他表示,在進行國際長途運輸時,新能源汽車的電池應保持在低電量狀態,同時固定需更牢靠,車輛包裝也要註意避免消防隱患。此外,在運輸新能源汽車和動力電池前,就要提前做好消防安全預案。
2021年全國兩會期間,全國人大代表、吉利控股集團董事長李書福也曾建議,根據新能源汽車的產品特性和現有的安全標準,對鐵路運輸的相關規定進行適應性修訂,從而使電動汽車整車和鋰電池散件能夠通過鐵路進行高效、安全、經濟的運輸。
“鐵路運輸有巨大的優勢,尤其在國際長距離運輸方面,鐵路運輸已在經濟性、穩定性和碳排放等方面全面超越海運與陸運。”在李書福看來,考慮市場與企業需求,適時開通新能源汽車運輸專用班列,將極大地滿足中國車企“走出去”以及歐洲地區日益增長的新能源汽車市場需求。
汽車產業是全球化程度最高的產業之一,汽車也是全球貨物貿易金額最大的商品,對各國的貿易增長和經濟發展都有著重要作用。

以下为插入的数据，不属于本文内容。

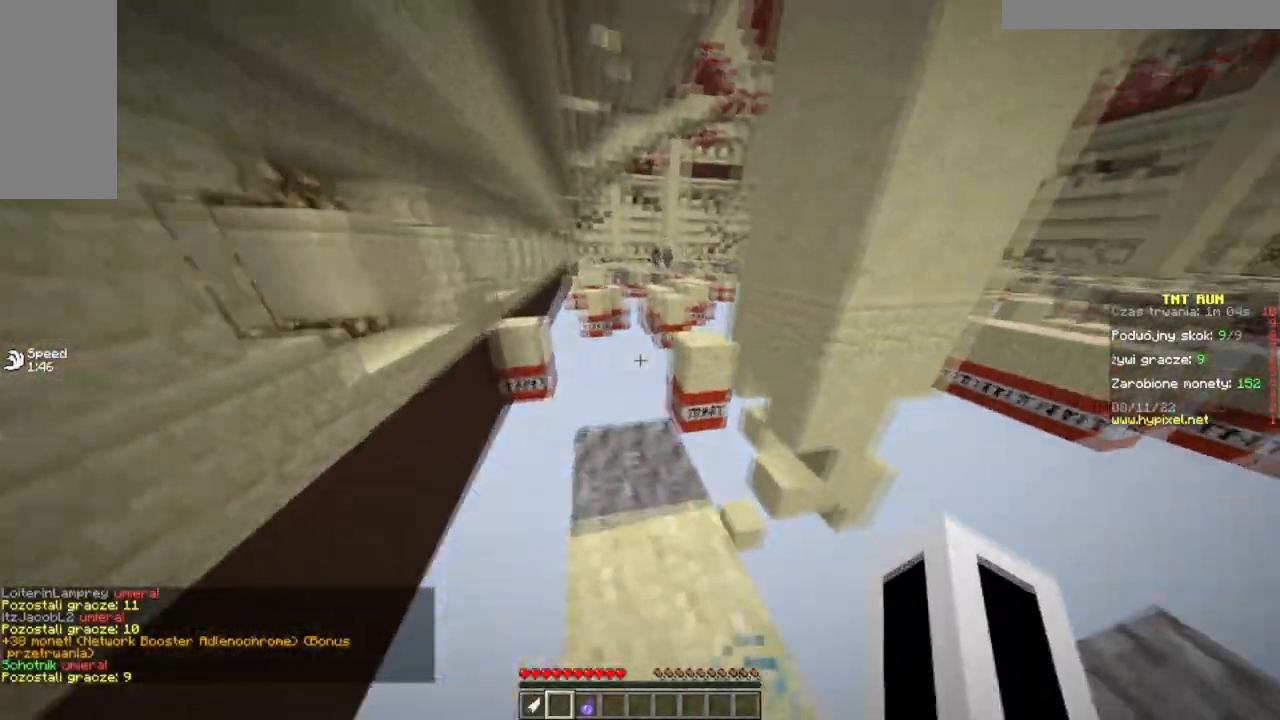
{"keys": ["w"], "mouse": [], "events": [[17, "a", "up"]]}
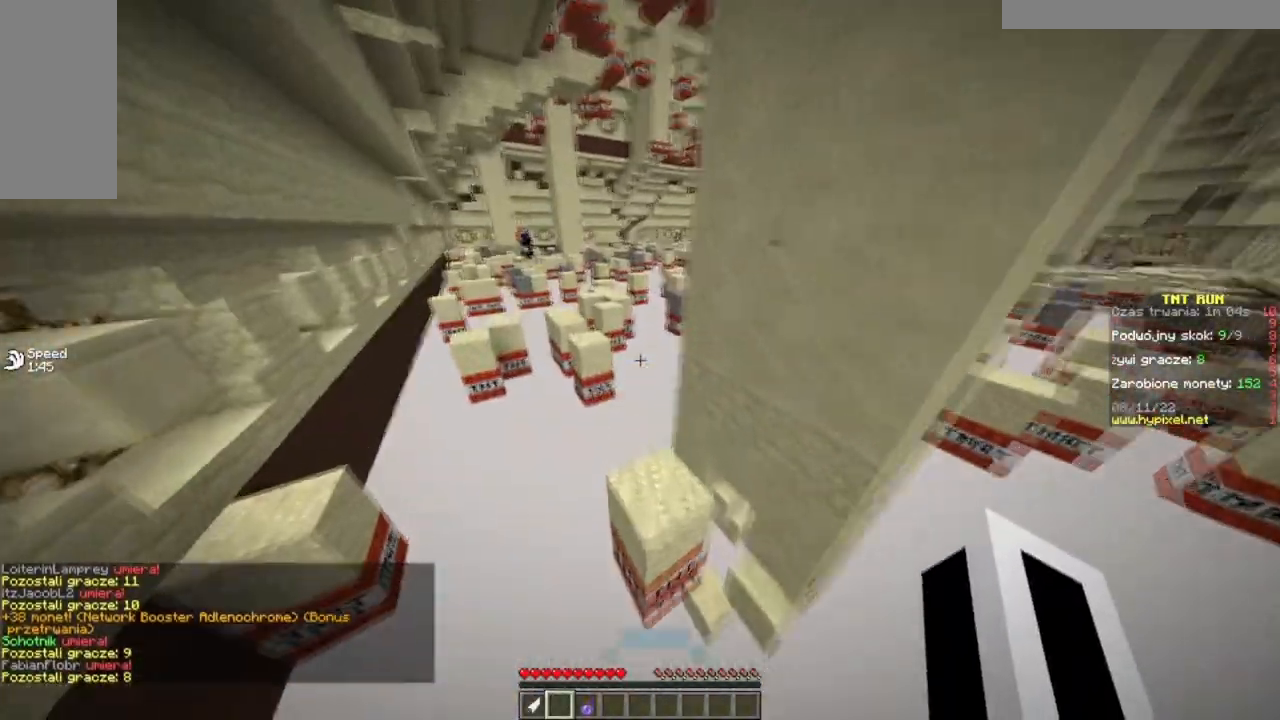
{"keys": ["w"], "mouse": [], "events": []}
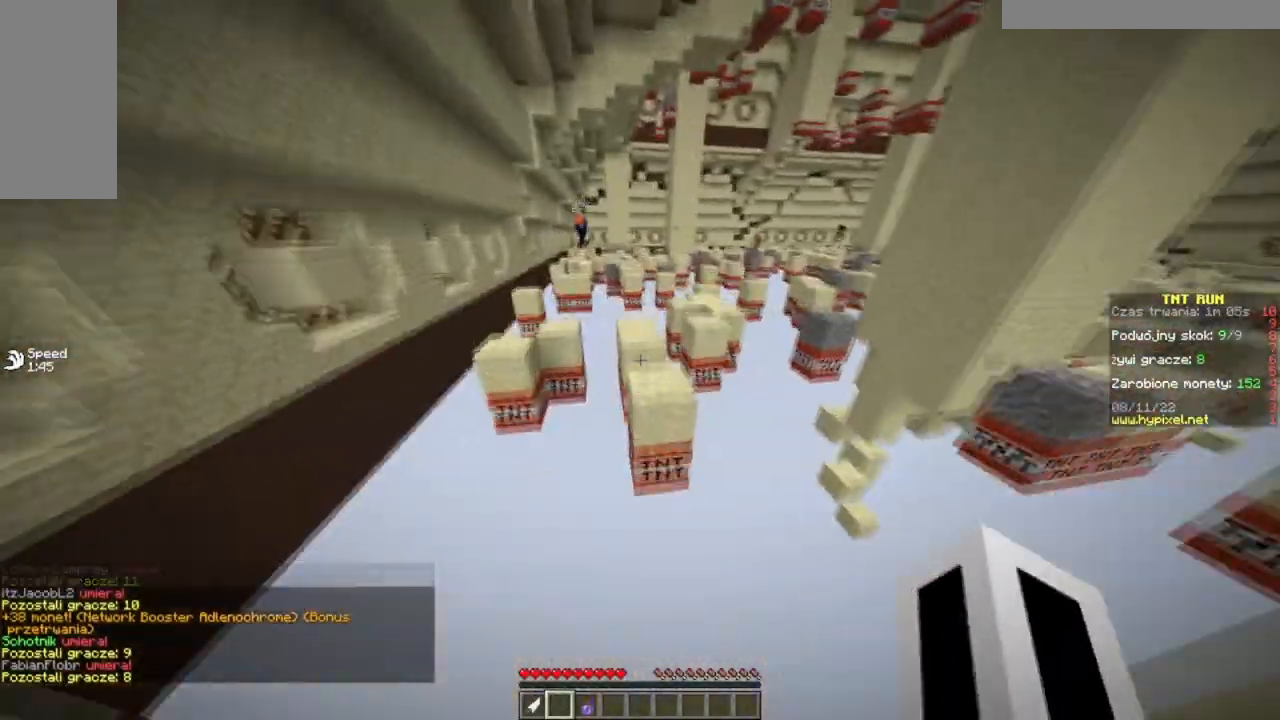
{"keys": ["a", "w"], "mouse": [], "events": [[484, "a", "down"]]}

從跨國汽車巨頭競相湧入中國市場,到“中國制造、全球出口”,再到中國品牌憑借新能源汽車成功出海,對發達國傢出口顯著增加……中國汽車業近幾十年的發展史,就是反映中國經濟韌性和潛力的最佳窗口。因此,人們有理由相信,一旦新能源汽車的國際運輸標準得到統一梳理和明晰,橫貫“絲綢之路經濟帶”的中歐班列,不僅將造福消費者,還將為中國汽車產業的發展以及開拓全球主流市場,註入更多動力。